Officers frustrated at fatal hit-and-run investigation

Sue Ann Vanderbeck is at the center of the investigation.

Sandra Chapman/13 Investigates

Cambridge City - For the first time since a Greenfield police officer was killed in a hit and run accident, officers on both sides of the investigation are voicing frustrations about the case.

"It just totally baffles me. I just don't understand why anybody would make that decision, unless you were afraid of something," said Charles McCord, a neighbor of Sue Ann Vanderbeck in Cambridge City.

Vanderbeck gave a 60-page confession, describing the night she hit and killed Officer Will Phillips and then drove off. Yet Vanderbeck's story is still generating widespread suspicion and frustration.

"It's relatively, in my opinion, a slap on the wrist.
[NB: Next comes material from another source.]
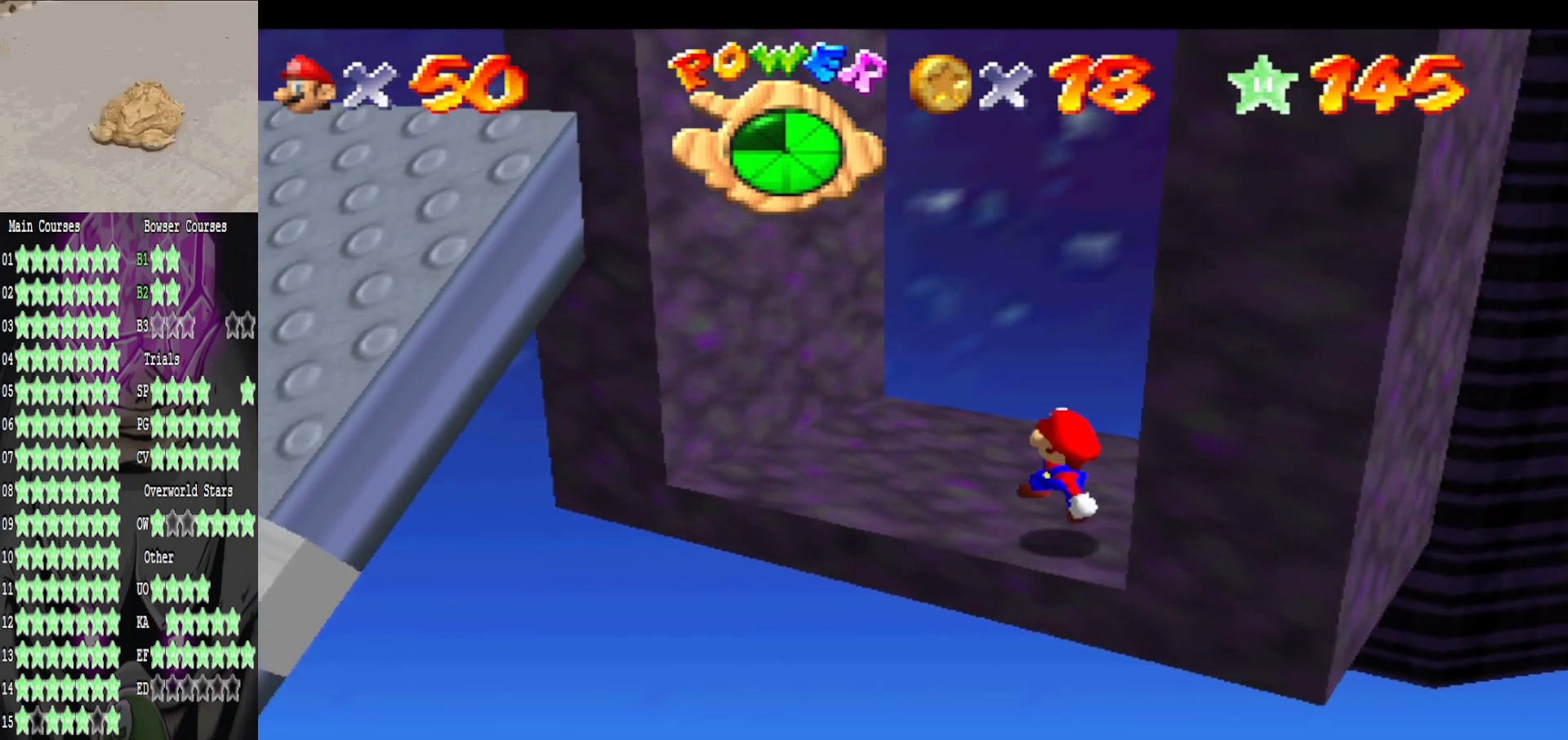
{"buttons": [], "left_stick": "center", "right_stick": "center", "events": [[40, "left_stick", "center"]]}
It's okay to go run and you're not going to get anything," said Greenfield Police Major Derek Towle. "I heard one of her comments, she didn't think she hit him very hard. I don't care if you think you hit anything, you better stop. I mean, that's the responsibility of a driver. So it gets me very upset when I hear stuff like that."

"I understand everybody's frustrations. Even my own officers here, they're upset about it. They're upset about the fact that that's the only charge," said Henry County Sheriff Butch Baker.
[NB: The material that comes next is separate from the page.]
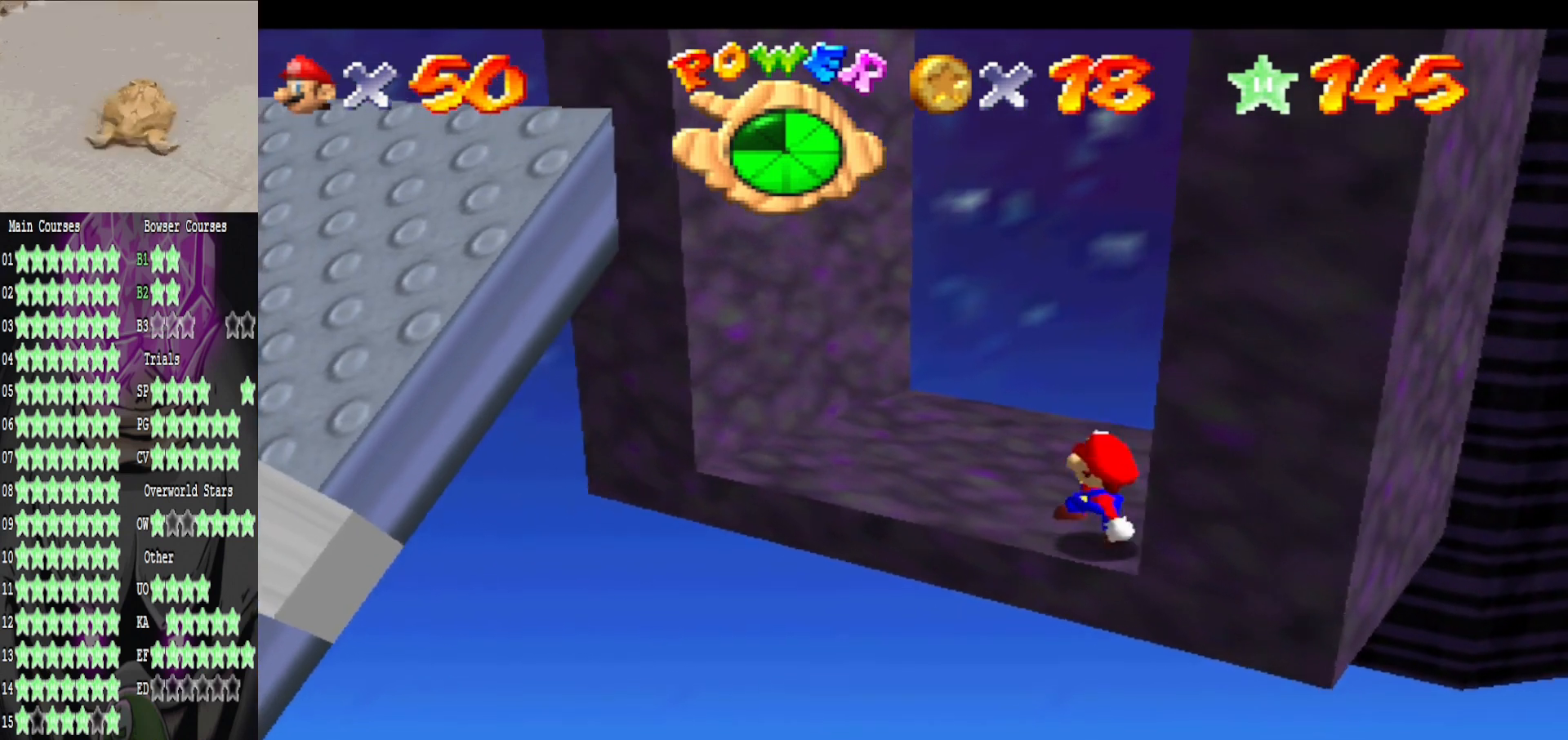
{"buttons": [], "left_stick": "center", "right_stick": "center", "events": []}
The 61-year-old Vanderbeck, a former critical care nurse, says she has stopped to give assistance on an accident scene before. But after she struck Officer Phillips, she fell into a state of confusion, crying and screaming as she fled the scene.

"Who knows what could have happened if a nurse was on the scene to help and injured a person like that, like Will. I can't say they would live or not live, but by golly, you've got to at least try," Maj. Towle said.

Phillips and two other Greenfield police officers were riding on a late night endurance ride. A Knightstown patrol officer reported seeing the bikes lit up with lights and reflectors. Vanderbeck says they just appeared.

She told state police she "heard the impact as she was swerving, then noticed the damage to her windshield...she didn't think the accident was that bad."

However, investigators found the windshield on the passenger side of her vehicle was broken, the front bumper was cracked, the hood had small dents and there was hair and blood on the broken turn signal lens.

Vanderbeck told police that she and her husband, Rick Smith, left a Cambridge City home at the same time the night of the accident. But they didn't travel together. Smith reportedly drove alone on I-70.

Investigators questioned whether she had been driving under the influence. But McCord told Eyewitness News he's never known Vanderbeck to be a heavy drinker, or to drink at all.

A bartender at a local tavern said detectives were in town, asking questions.

"The owner asked me who worked," the bartender said.

"Went to that area, went to all the establishments that serve alcohol and also did a neighborhood search or canvass and turned up nothing," Sheriff Baker explained.

The sheriff says his officers are following all leads in the case and confirms he's heard the buzz around town, questioning whether Vanderbeck was really behind the wheel.

"I guess that's always a possibility. There's nothing to indicate that at this point and time. Nobody's come forward and said that somebody else was driving," he said.


Vanderbeck is facing a felony charge of leaving the scene of a fatality accident.